Last week I read Tessa Hadley’s ‘Everything will be all right’, an exploration of mother/daughter relationships over three generations, as well as a reflection on the enormous changes for women and society over those decades. I found myself living inside the characters’ heads, always a sign of a good book for me. So I was surprised to find out that Tessa’s novels have sometimes been underrated, because they aren’t so much ‘literary’ novels as ‘women’s’ novels. In an interview with the Guardian, she remarks: ‘It’s such a hornet’s nest, but absolutely fascinating to me as well: the whole thing that, if you’re a woman, and you write about families and relationships, you have to do a bit of work to make sure people don’t dismiss you. You have to place yourself, to say: ‘These are thinking books.’*.
It reminded me of Merrill Joan Gerber, the novelist who featured in Mary Trunk’s stunning documentary, ‘Lost in Living’, which I viewed at a private Brighton screening last month. The film itself was heartrending viewing: following the lives of four mother artists – a film-maker, two visual artists, and a writer – over seven years and chronicling their ambivalence, balancing acts, decisions, passions and despairs. Gerber talks with sadness of the lack of interest in her books after initial successes, because, it seems, they are about family life, which has become unpopular. She describes the way in which her short stories have been stereotyped because they were published in women’s magazines.

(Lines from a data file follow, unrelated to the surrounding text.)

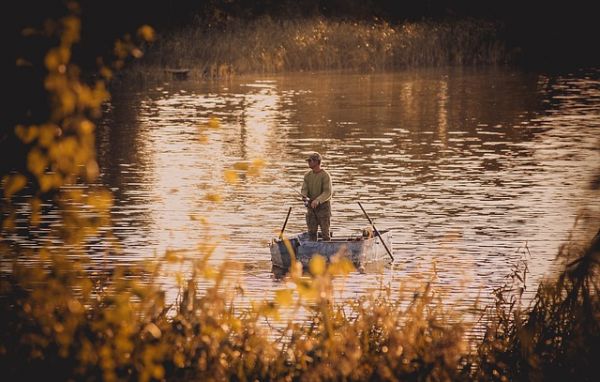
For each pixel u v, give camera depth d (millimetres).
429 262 38719
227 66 131625
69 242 12695
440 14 174000
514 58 151625
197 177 59125
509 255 39438
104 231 43312
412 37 144375
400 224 46188
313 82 121812
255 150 70062
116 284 14531
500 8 167625
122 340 13227
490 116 88750
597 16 163250
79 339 13742
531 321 17531
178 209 49344
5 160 53625
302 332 17234
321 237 42719
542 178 57344
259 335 16188
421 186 55719
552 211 47938
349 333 15586
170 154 68250
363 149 70250
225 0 155375
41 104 11750
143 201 51281
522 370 17094
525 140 73625
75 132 10867
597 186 20453
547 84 118375
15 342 14094
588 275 17172
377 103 99562
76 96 10742
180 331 14797
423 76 129500
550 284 17781
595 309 17000
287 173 60562
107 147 71875
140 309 14594
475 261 38438
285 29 143250
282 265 38250
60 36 10695
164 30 138125
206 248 16234
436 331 16344
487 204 50250
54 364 13836
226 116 90125
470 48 148000
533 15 161375
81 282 13852
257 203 51312
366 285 34656
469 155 66812
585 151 67500
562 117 87250
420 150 69438
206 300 15047
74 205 48875
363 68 139375
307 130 80438
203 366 14422
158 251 39469
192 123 85250
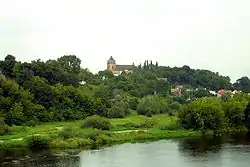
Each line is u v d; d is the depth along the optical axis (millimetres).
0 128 117062
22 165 83312
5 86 145875
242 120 147125
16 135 115688
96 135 116688
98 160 89312
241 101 148125
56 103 157375
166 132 129750
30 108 145250
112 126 134375
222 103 147500
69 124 142250
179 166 83312
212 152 97688
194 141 116750
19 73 165375
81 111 161500
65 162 86938
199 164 84812
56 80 182000
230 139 119750
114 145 111062
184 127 136500
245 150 99312
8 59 173625
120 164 85625
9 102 140875
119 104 176000
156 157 92625
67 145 105625
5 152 97500
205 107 135125
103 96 183000
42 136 107000
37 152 98062
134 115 179375
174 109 196625
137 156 94062
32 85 157625
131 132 126188
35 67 174500
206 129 133500
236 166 82438
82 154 96312
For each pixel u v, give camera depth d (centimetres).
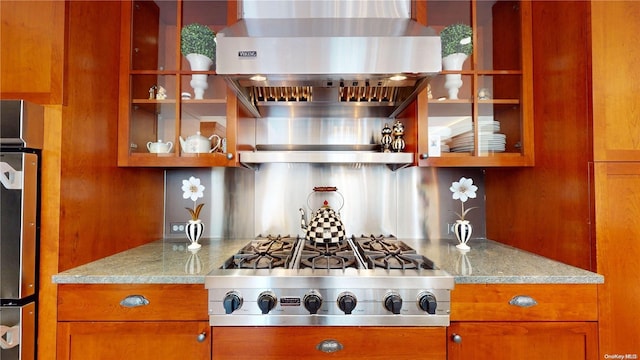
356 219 167
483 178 168
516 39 135
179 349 98
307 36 107
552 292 98
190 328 98
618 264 100
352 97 156
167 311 98
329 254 119
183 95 135
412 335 96
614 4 102
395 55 106
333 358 96
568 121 110
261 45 106
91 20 113
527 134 129
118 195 129
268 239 153
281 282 96
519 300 98
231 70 106
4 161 92
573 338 98
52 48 100
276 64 106
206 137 138
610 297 99
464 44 133
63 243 100
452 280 95
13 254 92
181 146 135
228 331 97
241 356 96
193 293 98
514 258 120
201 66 135
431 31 112
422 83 118
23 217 93
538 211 126
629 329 98
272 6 131
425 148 132
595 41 101
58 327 97
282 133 169
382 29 114
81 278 97
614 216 101
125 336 98
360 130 169
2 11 101
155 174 158
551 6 119
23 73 100
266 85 126
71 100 104
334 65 106
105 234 121
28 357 94
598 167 101
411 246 145
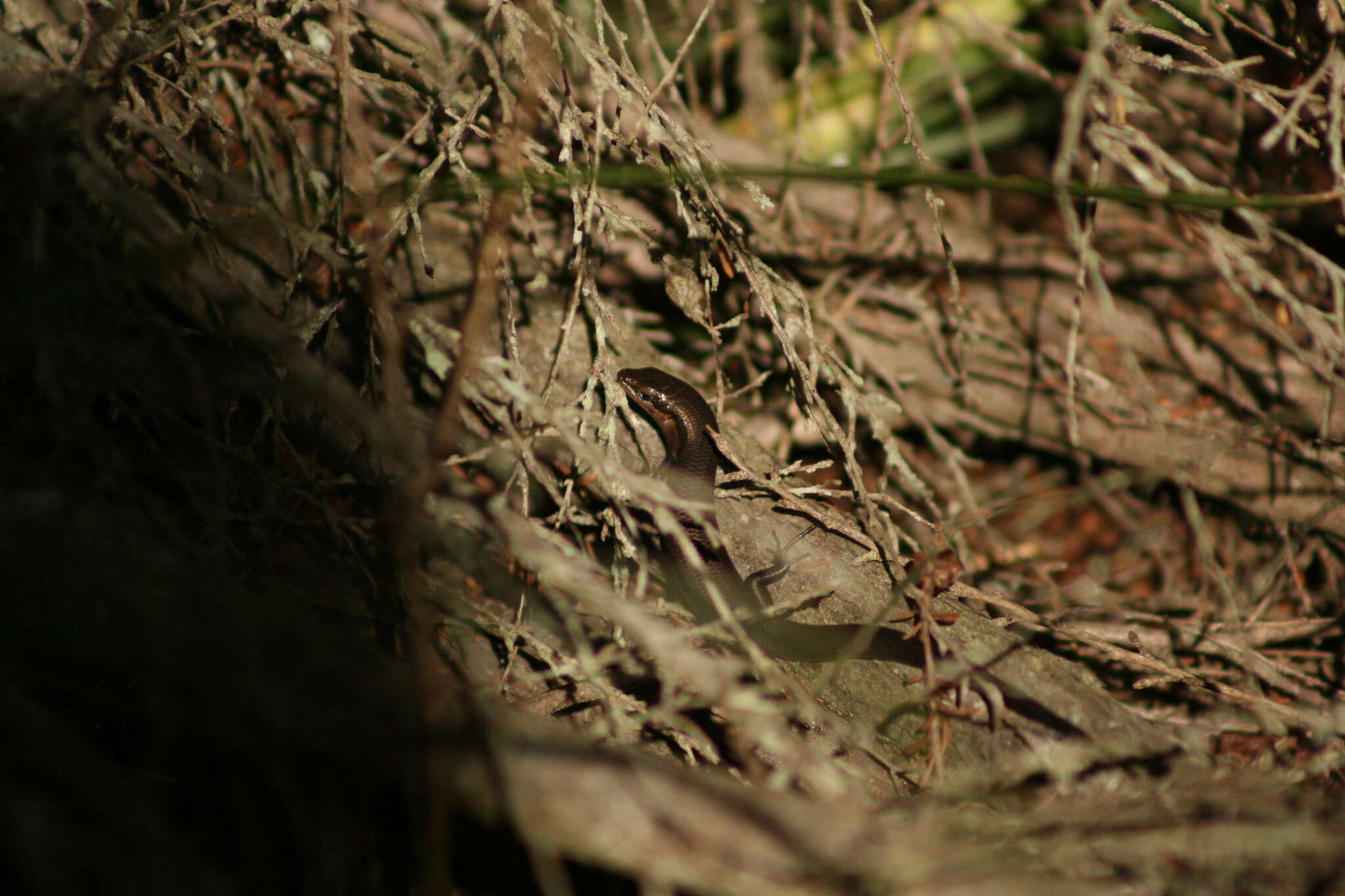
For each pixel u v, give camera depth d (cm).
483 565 369
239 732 305
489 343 514
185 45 447
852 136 749
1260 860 322
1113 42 472
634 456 523
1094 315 665
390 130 555
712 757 384
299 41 526
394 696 289
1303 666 534
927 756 412
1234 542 602
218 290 324
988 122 745
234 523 446
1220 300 673
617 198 608
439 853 276
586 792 274
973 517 545
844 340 626
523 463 418
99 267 355
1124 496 627
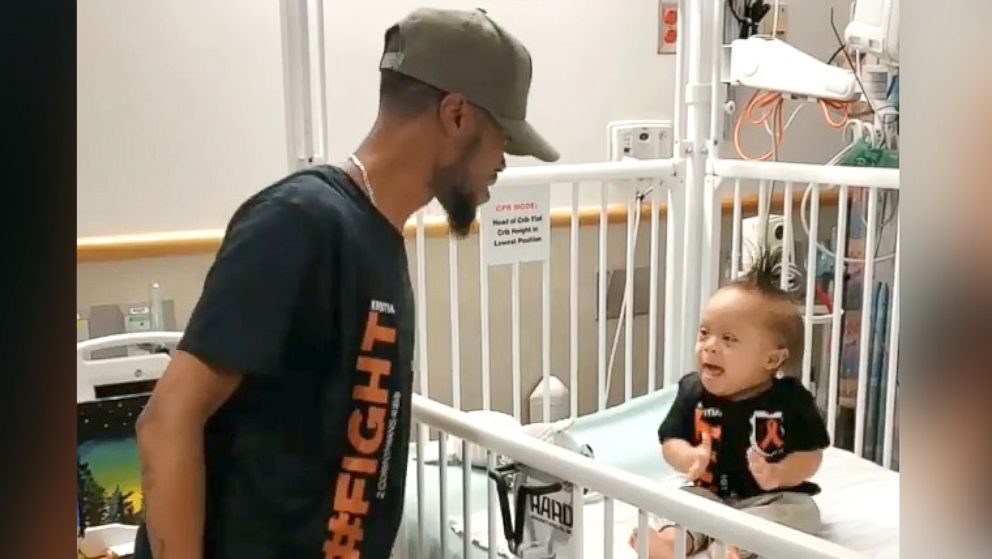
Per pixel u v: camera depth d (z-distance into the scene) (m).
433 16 1.06
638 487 0.90
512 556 1.21
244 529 0.99
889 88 1.91
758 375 1.48
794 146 2.45
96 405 1.45
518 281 1.95
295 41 1.50
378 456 1.03
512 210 1.83
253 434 0.98
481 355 2.11
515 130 1.09
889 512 1.52
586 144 2.22
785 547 0.77
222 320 0.91
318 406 1.00
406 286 1.08
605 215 1.98
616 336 2.24
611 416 1.94
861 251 2.12
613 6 2.19
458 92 1.04
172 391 0.91
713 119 2.01
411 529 1.46
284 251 0.94
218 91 1.86
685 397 1.56
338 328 0.99
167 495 0.90
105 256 1.79
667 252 2.15
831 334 1.96
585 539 1.40
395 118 1.06
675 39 2.26
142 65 1.80
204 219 1.89
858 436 1.82
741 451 1.49
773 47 1.87
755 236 2.09
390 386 1.03
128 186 1.82
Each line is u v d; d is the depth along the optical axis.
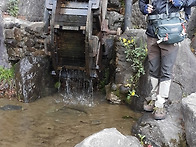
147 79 4.67
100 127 4.23
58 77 5.59
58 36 5.08
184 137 3.57
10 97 5.22
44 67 5.39
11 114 4.58
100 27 5.38
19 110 4.75
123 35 5.16
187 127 3.51
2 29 5.52
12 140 3.81
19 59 5.63
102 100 5.36
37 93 5.24
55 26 4.87
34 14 6.18
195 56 4.88
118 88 5.14
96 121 4.43
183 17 3.41
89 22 4.80
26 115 4.57
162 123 3.75
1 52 5.64
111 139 3.07
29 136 3.93
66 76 5.50
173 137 3.55
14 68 5.48
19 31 5.52
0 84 5.36
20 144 3.72
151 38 3.59
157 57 3.72
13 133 3.99
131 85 4.99
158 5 3.36
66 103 5.18
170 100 4.32
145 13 3.47
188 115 3.53
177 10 3.36
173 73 4.50
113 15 6.45
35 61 5.29
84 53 5.20
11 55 5.64
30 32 5.53
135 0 6.34
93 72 5.33
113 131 3.22
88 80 5.52
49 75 5.51
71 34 5.02
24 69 5.18
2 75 5.42
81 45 5.12
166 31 3.31
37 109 4.84
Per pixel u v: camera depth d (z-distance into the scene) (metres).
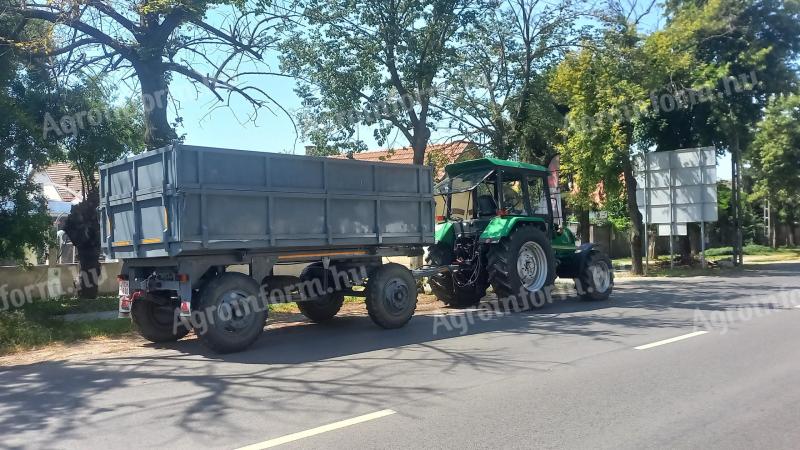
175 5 12.29
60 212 19.39
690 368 7.32
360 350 8.80
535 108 18.22
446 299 13.66
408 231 10.67
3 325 9.96
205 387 6.80
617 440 4.99
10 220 12.05
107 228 9.70
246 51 14.14
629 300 13.98
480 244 12.89
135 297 9.30
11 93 13.30
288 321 12.02
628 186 22.30
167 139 13.45
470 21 15.19
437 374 7.21
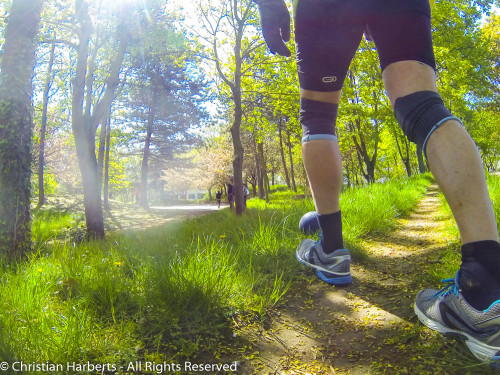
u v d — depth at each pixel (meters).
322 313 2.13
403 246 3.63
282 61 11.60
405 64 1.47
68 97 21.89
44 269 2.79
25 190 4.65
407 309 2.03
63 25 10.52
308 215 3.98
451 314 1.44
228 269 2.56
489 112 36.78
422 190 12.76
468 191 1.26
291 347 1.79
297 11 1.81
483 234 1.26
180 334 1.88
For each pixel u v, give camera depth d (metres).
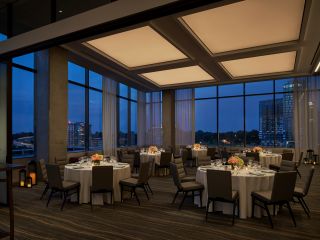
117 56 7.23
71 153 8.51
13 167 3.13
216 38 5.95
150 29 5.40
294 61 7.87
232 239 3.44
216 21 5.09
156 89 12.13
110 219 4.16
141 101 13.45
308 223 4.02
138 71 8.57
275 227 3.85
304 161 10.78
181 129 13.12
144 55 7.13
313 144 10.78
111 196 4.92
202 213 4.48
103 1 3.27
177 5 2.66
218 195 4.04
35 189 6.21
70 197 5.20
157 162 8.52
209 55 6.88
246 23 5.19
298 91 11.09
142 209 4.70
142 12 2.84
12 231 3.22
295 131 11.05
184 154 8.88
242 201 4.21
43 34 3.75
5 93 4.78
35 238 3.41
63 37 3.58
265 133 11.88
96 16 3.20
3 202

This is one of the reasons I am writing ‘Wild Motherhood: Keeping the Creative and Spirit Fires Alive’: to open a space for discussion around the de-valuation of women’s, and in particular mothers’, work, values and priorities. Literature, provided it’s well-written and observed, is no less thought-provoking and intelligent because it concerns women’s daily lives and preoccupations, than ponderous ‘literary’ tomes that are divorced from what forms reality for most people: family life, or ‘domestic ephemera‘ as my friend Kat Soutar calls it in her illuminating photo/writing blog. However, I have often longed for more meaning in women’s fiction – less reliance on old repetitive plot-lines that usually feature a man as a ‘saviour’ or rescuer. This is why I was so excited to discover Tessa Hadley, with her finely-nuanced characters and lyrical language, who fortunately has written several books – I’m now on ‘The London Train’ which I’ve hardly been able to put down for two days.